Pourtant, beaucoup de gens n’ont aucune idée de la présence d’opossums dans la ville. Renée Lemieux, conseillère en environnement au Collège Marie-Victorin qui a finalement identifié l’animal que M. Carrière pensait être un rat géant, raconte que tout le monde était «étonné» lorsqu’ils ont découvert de quoi il s’agissait réellement.

«Je pensais que c’était absolument génial, a-t-elle déclaré. Avant de m’y intéresser, je ne savais pas qu’on pouvait en voir sur l’île de Montréal.»

Un territoire étendu grâce aux changements climatiques

Les opossums se trouvent dans l’est des États-Unis et en Amérique centrale. Mais historiquement, la limite nord de leur aire de répartition traversait à peine la frontière du sud du Québec, a déclaré David Rodrigue, directeur général du Zoo Ecomuseum de l’Ouest-de-l’Île de Montréal.

Avec leurs oreilles et leur queue glabres, les opossums sont particulièrement sujets aux engelures. Ils n’hibernent pas, donc un hiver froid peut anéantir tous les animaux qui s’aventurent trop au nord.

Mais les changements climatiques étendent leur territoire. Des opossums sont observés à Toronto depuis au moins les dernières décennies. Le regretté Rob Ford, après son mandat de maire de Toronto, a un jour dit au conseil municipal de faire attention aux «animaux vicieux».

Le temps plus doux a également amené les créatures plus profondément au Québec, a évoqué M. Rodrigue, et on les voit maintenant souvent sur la Rive-Sud, juste de l’autre côté du fleuve Saint-Laurent depuis Montréal. «S’il continue à se réchauffer ou à rester plus chaud, il y a de fortes chances qu’ils s’établissent beaucoup plus», a-t-il prévenu.

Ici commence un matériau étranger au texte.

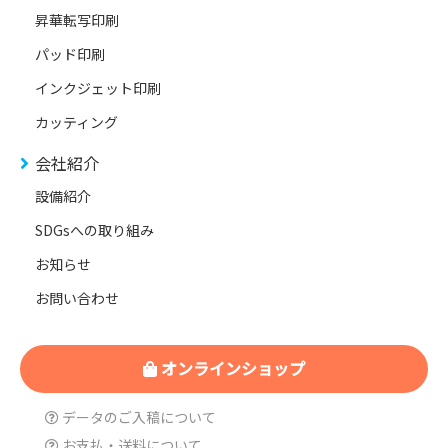
昇華転写印刷
パッド印刷
インクジェット印刷
カッティング
会社紹介
設備紹介
SDGsへの取り組み
お知らせ
お問い合わせ
オンラインショップ
データのご入稿について
お支払・送料について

David Rodrigue n’avait pas entendu parler d’opossums vus sur l’île et s’est immédiatement demandé comment ils avaient traversé la rivière – que ce soit sur la glace avant la fonte printanière ou sur l’un des ponts menant à Montréal.

C’est vraiment intéressant qu’ils soient arrivés sur l’île sans y avoir été amenés», a-t-il relevé.

M. Lamoureux ne pense pas que les opossums de la ville rivaliseront un jour avec sa population de ratons laveurs, un autre charognard adaptable bien connu de tous les Montréalais. Mais il pense qu’ils sont là pour rester. «Je pense que cela va devenir une espèce que nous aurons l’occasion de voir en milieu urbain», a-t-il avancé, comparant les opossums aux marmottes ou aux mouffettes. Ils cohabitent bien avec les gens.»